━━ Records for the task

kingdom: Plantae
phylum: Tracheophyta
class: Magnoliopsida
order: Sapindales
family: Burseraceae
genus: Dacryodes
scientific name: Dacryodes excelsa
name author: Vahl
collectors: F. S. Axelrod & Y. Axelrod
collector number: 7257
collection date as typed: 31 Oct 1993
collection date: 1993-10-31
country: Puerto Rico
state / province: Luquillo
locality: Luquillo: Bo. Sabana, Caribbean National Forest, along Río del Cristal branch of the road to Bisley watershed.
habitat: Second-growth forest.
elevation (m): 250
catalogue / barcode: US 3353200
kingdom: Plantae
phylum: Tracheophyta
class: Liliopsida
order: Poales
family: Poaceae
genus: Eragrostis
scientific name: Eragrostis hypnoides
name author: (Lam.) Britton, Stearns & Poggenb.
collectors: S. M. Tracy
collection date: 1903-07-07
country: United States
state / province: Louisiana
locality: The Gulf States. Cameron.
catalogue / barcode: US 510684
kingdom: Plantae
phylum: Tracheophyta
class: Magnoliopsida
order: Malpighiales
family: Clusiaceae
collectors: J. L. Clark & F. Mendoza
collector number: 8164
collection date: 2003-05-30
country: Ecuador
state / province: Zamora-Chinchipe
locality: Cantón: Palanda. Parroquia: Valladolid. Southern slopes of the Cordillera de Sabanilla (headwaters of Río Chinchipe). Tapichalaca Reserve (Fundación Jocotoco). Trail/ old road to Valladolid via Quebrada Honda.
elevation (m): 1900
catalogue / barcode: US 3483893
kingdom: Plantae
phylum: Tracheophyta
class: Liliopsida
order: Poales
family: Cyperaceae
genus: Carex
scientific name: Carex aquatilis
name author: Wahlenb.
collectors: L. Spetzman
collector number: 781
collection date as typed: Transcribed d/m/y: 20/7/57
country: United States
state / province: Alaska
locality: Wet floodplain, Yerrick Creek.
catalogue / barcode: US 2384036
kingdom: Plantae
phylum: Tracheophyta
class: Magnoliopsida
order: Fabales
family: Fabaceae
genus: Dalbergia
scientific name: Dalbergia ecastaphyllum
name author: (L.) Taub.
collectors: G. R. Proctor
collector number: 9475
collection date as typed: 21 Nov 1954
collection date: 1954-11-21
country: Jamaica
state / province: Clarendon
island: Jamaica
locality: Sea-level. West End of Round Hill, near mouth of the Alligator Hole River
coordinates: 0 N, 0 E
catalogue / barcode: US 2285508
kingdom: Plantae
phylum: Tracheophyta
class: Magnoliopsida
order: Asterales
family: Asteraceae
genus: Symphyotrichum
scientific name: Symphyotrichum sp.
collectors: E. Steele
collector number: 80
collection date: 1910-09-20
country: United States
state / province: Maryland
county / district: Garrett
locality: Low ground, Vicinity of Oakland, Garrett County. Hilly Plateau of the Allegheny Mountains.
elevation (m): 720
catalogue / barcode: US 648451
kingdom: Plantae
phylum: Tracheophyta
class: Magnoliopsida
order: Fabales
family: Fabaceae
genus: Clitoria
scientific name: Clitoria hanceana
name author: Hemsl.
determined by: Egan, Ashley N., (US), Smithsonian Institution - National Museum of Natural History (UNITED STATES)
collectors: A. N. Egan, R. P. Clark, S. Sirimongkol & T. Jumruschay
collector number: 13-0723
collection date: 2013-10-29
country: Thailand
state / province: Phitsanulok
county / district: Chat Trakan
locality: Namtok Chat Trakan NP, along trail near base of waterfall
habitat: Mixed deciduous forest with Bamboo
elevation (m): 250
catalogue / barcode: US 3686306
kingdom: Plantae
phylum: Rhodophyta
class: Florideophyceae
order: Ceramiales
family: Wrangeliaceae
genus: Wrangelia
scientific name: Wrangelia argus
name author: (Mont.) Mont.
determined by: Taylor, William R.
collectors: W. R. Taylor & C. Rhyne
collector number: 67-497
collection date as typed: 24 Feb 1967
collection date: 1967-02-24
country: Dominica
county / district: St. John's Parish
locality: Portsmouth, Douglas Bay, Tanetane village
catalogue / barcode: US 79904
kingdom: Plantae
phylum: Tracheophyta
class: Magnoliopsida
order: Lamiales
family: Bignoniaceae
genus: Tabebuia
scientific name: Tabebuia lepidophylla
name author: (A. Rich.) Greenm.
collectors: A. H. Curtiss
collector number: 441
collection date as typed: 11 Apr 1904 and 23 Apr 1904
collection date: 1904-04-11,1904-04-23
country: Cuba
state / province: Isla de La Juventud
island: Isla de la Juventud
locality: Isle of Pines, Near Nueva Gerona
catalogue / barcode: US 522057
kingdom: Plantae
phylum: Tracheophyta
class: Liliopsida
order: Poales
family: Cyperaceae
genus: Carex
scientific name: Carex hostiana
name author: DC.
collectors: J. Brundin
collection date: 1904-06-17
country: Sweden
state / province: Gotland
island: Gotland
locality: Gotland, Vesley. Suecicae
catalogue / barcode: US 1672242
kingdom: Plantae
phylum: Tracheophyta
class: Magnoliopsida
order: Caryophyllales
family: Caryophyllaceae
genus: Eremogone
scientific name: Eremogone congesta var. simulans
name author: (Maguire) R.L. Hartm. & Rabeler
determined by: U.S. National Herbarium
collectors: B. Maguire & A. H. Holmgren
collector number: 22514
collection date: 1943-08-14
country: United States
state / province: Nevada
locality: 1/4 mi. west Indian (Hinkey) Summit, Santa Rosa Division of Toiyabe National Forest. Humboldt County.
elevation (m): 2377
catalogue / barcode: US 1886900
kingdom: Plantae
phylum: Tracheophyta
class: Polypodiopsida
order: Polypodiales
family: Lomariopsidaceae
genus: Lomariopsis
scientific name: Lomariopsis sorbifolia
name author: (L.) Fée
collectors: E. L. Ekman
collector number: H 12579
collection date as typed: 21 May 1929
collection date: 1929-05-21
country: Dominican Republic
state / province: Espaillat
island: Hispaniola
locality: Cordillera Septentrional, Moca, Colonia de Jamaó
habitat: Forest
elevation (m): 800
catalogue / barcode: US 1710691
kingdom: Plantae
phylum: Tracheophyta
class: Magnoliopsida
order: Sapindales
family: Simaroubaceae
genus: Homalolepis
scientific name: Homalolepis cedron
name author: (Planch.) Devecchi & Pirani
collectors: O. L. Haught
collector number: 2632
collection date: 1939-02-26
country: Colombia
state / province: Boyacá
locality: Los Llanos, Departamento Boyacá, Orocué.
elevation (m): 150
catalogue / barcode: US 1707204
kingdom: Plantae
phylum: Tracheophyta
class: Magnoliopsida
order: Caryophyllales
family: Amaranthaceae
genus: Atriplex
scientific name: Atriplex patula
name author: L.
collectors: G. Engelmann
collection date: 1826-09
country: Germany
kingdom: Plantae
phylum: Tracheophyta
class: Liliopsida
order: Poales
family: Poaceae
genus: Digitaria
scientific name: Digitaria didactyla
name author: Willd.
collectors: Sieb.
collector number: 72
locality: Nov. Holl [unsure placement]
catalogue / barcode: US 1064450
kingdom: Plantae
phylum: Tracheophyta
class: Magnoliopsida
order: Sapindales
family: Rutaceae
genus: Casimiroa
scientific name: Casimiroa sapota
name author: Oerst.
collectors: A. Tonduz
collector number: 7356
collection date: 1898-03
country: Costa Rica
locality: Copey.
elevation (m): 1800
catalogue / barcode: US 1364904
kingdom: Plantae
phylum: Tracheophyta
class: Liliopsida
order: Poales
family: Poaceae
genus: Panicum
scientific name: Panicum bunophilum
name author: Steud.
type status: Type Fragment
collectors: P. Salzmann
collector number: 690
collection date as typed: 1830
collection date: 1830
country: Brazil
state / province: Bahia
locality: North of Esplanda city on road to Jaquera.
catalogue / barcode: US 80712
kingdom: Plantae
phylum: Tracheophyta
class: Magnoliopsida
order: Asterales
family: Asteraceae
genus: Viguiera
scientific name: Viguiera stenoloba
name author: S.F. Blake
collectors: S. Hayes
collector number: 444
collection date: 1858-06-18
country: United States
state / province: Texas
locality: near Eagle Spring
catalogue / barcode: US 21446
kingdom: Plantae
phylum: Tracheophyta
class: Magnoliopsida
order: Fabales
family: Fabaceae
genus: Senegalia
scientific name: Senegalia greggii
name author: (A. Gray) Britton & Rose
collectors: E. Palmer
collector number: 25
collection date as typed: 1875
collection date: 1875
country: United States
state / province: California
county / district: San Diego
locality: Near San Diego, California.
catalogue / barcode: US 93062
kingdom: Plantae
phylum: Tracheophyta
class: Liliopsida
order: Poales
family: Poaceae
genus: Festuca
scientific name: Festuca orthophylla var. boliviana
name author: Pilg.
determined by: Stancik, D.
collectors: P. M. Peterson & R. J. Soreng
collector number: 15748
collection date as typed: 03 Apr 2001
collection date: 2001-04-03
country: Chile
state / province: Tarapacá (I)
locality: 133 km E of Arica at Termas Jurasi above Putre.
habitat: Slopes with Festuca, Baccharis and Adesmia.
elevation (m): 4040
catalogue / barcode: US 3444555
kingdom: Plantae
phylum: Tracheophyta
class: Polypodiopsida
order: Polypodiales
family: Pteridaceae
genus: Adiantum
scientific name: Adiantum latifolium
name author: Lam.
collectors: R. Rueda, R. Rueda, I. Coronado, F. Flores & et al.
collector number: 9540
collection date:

━━━━

Reproduce verbatim the stretch from the line containing "catalogue / barcode: US 510684" through the line containing "state / province: Zamora-Chinchipe", inclusive, and nothing else.

catalogue / barcode: US 510684
kingdom: Plantae
phylum: Tracheophyta
class: Magnoliopsida
order: Malpighiales
family: Clusiaceae
collectors: J. L. Clark & F. Mendoza
collector number: 8164
collection date: 2003-05-30
country: Ecuador
state / province: Zamora-Chinchipe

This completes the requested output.